Like seeing her reflection in the Palace of Versailles Hall of Mirrors, Marie-Genevieve was looking at herself-except she was seeing Iset, head bent over her lover’s hand, smelling the unguent he held.
The man, Thoth, was speaking in a language Marie-Genevieve had never heard before and yet understood. He was speaking the same words that Giles had just uttered.
“We are each other’s fate.”
Then she heard her name cried in a voice that was of the present. It yanked her out of her dream. Her husband’s voice. The kind, gentle vintner who had saved her life was standing in front of her, his eyes wild with anger. He held a pistol. His hand shook.
The dawn light shone through the windows and glinted on the hilt of the weapon. If Marie-Genevieve thought her gentle, God-fearing husband was capable of using the gun, she would have thrown herself in front of Giles. But it was inconceivable.
“I won’t let you take the only thing I ever wanted!” he shouted at Giles and then, without any hesitation, pulled the trigger.

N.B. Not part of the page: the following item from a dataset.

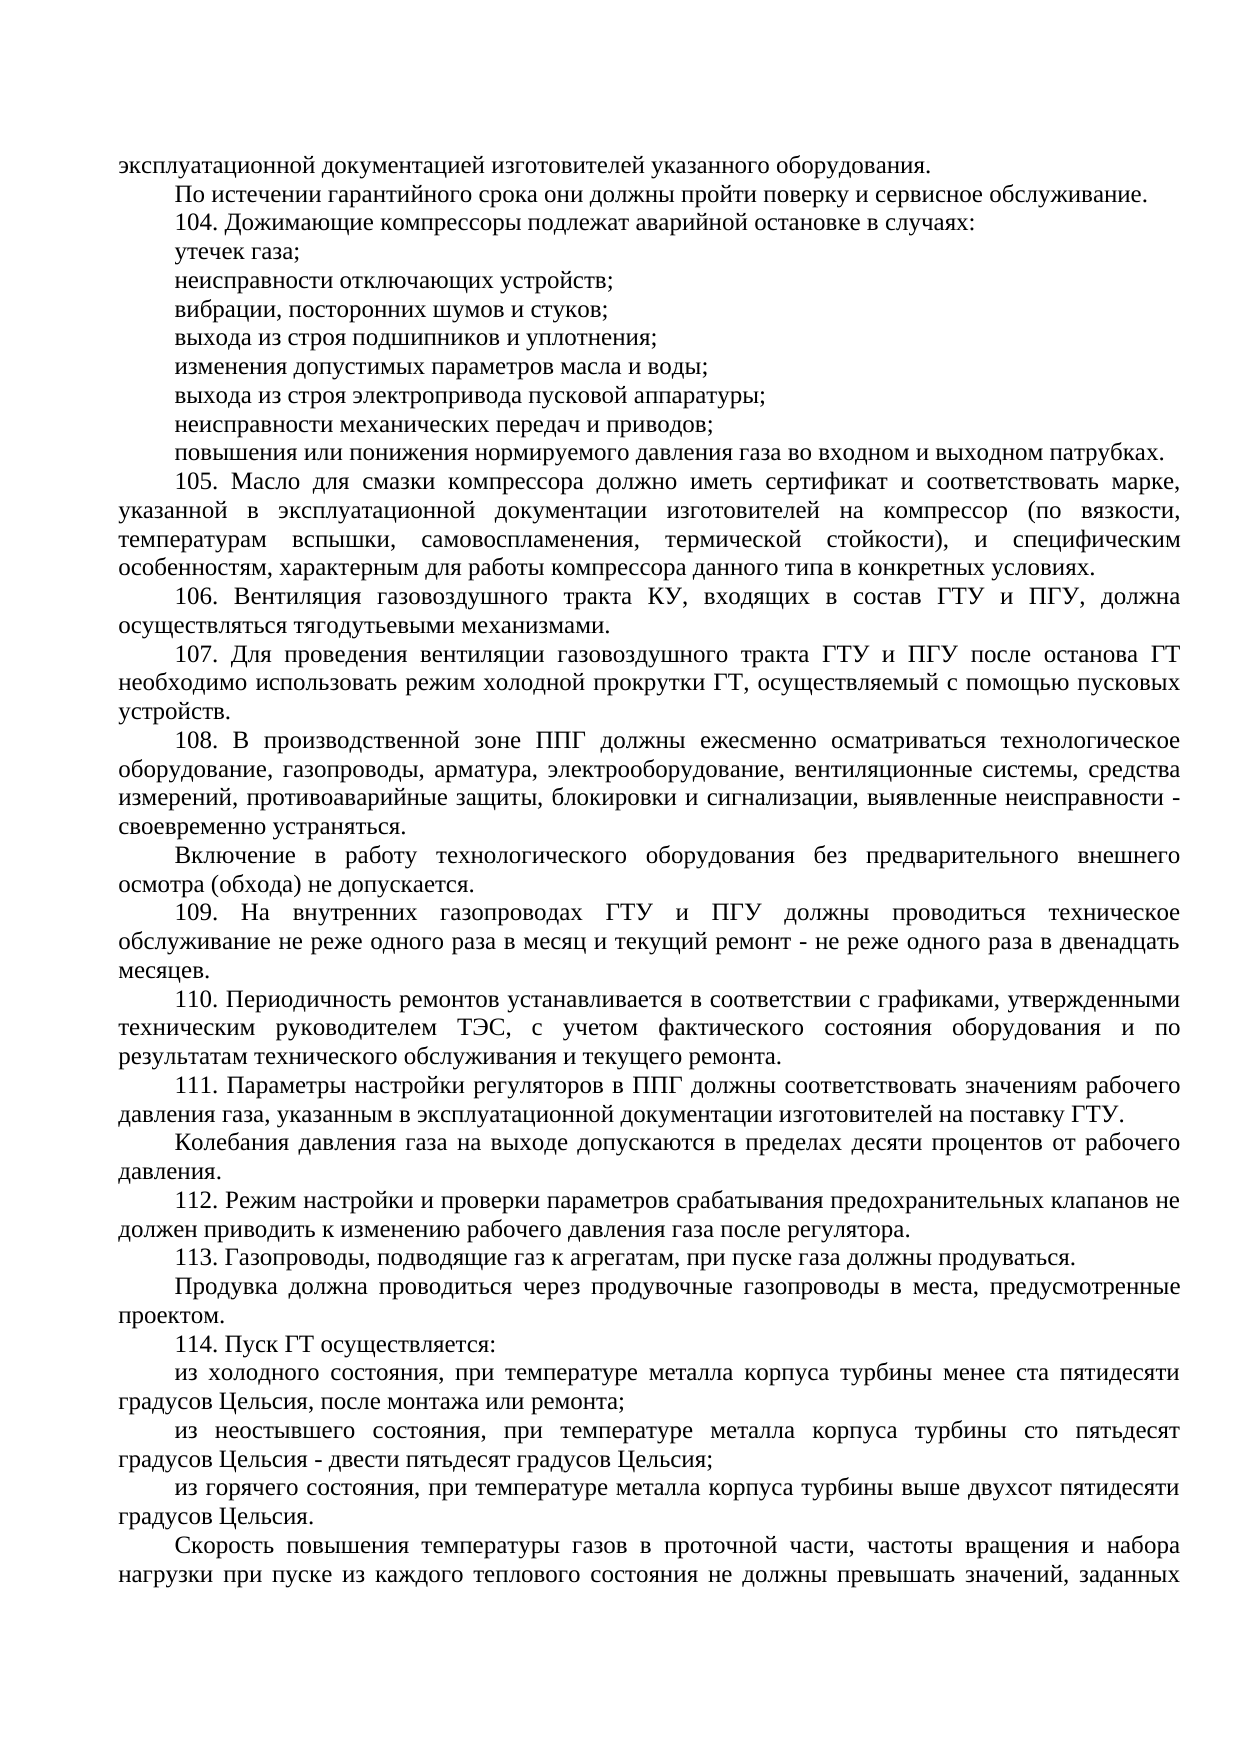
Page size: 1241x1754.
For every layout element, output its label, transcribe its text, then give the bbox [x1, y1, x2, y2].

A fortnight later, at home in Nantes, Marie-Genevieve read in the newspaper that Giles L’Etoile had died of a gunshot wound. She couldn’t eat or sleep. Didn’t speak to the man she was married to. She took care of her children in a fog. She was focused only on the bedside of the man she’d loved since she was a very little girl. Who’d held his hand? Who’d whispered words of comfort as he slipped away from this world into the next?
If only she had not gone to Paris, Giles would still be alive. He had died because of her. But Giles had said they belonged together. Two children who had been inseparable since childhood-almost, Marie-Genevieve’s mother used to say, as if one was the right glove and one was the left.